■ Work instructions
Repeat the lines below exactly as written, please, from the line with "(213, 276) none" to the line with "(540, 834) none", both lines included, and no others.

■ Dataset extract
§

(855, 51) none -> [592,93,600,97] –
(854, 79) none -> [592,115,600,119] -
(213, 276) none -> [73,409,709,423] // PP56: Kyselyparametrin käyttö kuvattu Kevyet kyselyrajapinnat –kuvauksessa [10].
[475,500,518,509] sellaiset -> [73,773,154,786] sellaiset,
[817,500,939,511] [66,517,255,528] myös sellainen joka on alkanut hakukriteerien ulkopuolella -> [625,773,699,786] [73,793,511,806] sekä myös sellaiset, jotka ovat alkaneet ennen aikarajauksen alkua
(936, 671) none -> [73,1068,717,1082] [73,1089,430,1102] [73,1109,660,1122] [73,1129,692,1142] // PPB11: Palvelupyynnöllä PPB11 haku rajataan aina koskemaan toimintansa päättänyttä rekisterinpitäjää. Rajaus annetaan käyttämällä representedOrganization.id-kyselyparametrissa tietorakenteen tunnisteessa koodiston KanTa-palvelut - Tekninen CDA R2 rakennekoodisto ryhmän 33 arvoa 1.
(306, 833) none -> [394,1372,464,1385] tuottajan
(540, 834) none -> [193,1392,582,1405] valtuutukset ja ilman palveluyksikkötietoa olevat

§

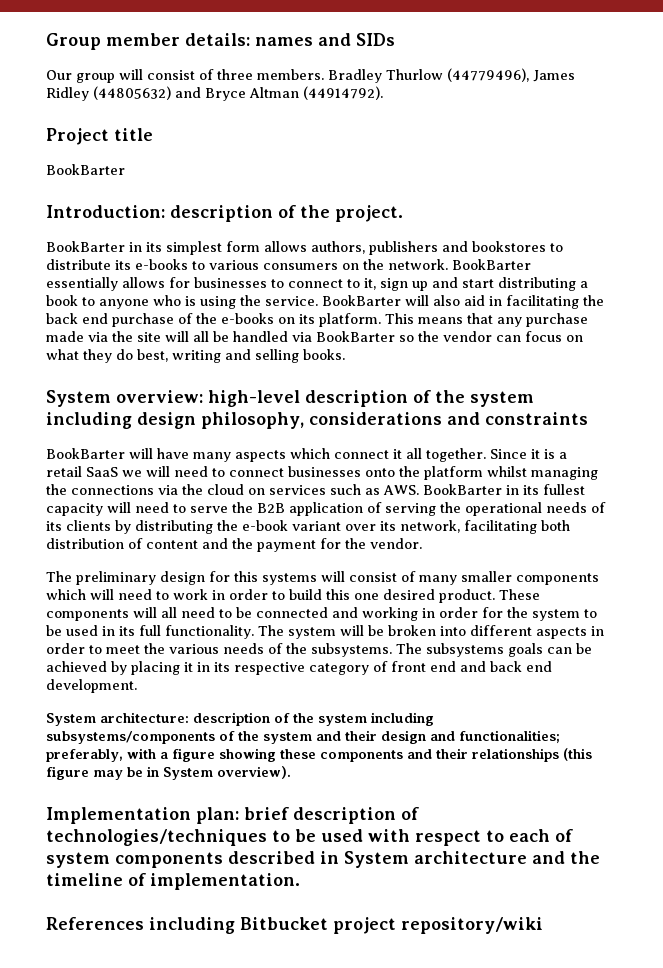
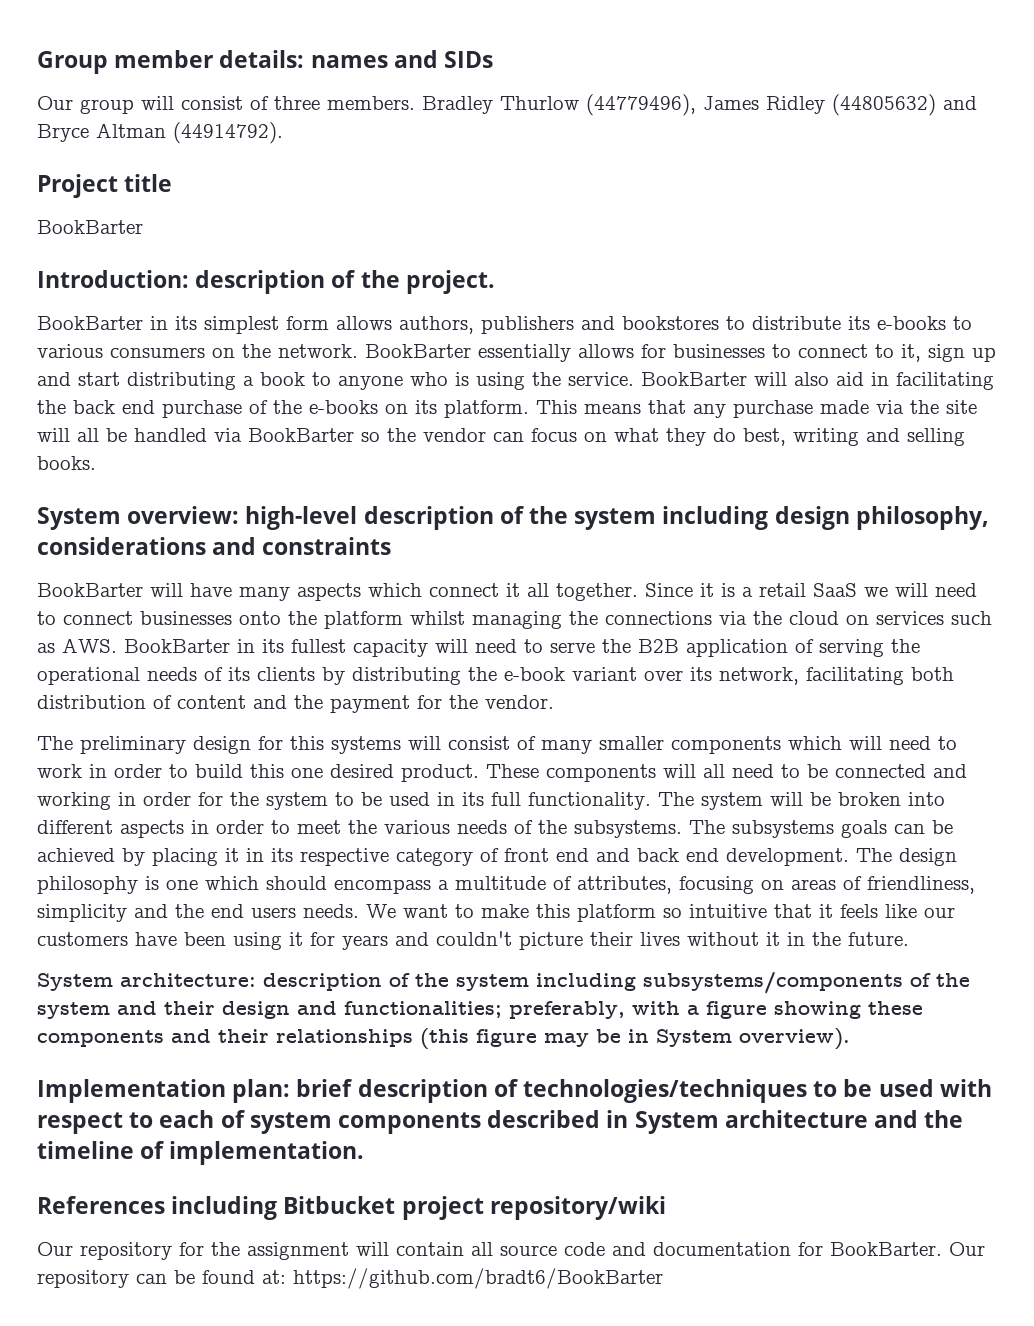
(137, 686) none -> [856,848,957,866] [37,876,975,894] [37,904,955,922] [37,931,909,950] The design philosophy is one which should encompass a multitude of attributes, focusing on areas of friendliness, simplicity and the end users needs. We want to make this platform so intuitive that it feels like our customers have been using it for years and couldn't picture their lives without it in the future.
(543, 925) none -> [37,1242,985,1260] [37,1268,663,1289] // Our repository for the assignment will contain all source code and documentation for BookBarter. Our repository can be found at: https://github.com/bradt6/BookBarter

§

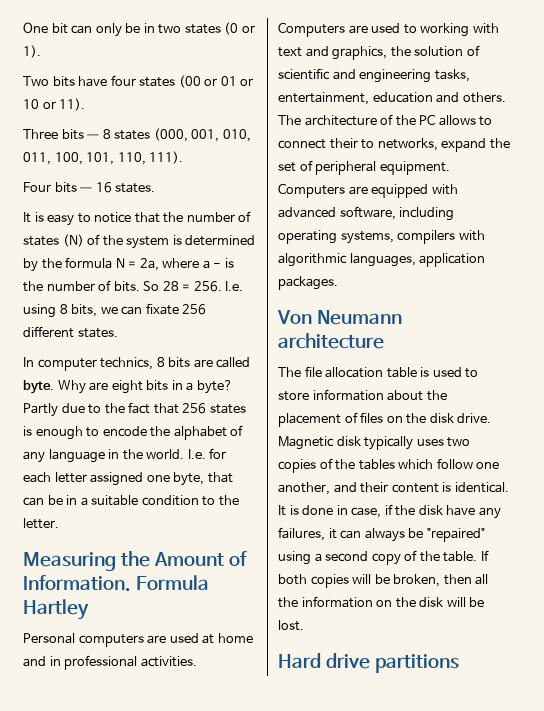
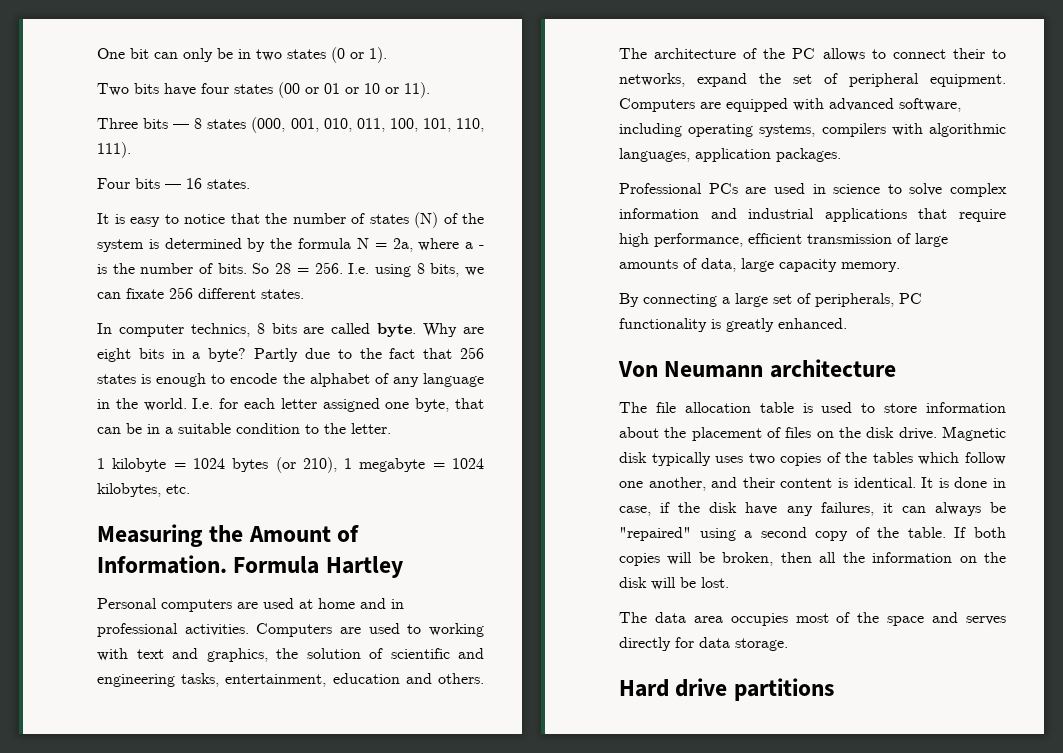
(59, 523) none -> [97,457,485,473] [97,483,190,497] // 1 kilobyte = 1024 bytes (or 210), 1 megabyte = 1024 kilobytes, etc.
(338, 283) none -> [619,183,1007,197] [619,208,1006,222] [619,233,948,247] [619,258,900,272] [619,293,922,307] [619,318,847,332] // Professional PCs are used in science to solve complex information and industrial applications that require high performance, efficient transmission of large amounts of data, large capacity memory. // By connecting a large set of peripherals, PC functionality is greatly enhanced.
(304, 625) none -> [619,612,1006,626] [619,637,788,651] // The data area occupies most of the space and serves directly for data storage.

§

■ Answer space
(213, 276) none -> [73,409,709,423] // PP56: Kyselyparametrin käyttö kuvattu Kevyet kyselyrajapinnat –kuvauksessa [10].
[475,500,518,509] sellaiset -> [73,773,154,786] sellaiset,
[817,500,939,511] [66,517,255,528] myös sellainen joka on alkanut hakukriteerien ulkopuolella -> [625,773,699,786] [73,793,511,806] sekä myös sellaiset, jotka ovat alkaneet ennen aikarajauksen alkua
(936, 671) none -> [73,1068,717,1082] [73,1089,430,1102] [73,1109,660,1122] [73,1129,692,1142] // PPB11: Palvelupyynnöllä PPB11 haku rajataan aina koskemaan toimintansa päättänyttä rekisterinpitäjää. Rajaus annetaan käyttämällä representedOrganization.id-kyselyparametrissa tietorakenteen tunnisteessa koodiston KanTa-palvelut - Tekninen CDA R2 rakennekoodisto ryhmän 33 arvoa 1.
(306, 833) none -> [394,1372,464,1385] tuottajan
(540, 834) none -> [193,1392,582,1405] valtuutukset ja ilman palveluyksikkötietoa olevat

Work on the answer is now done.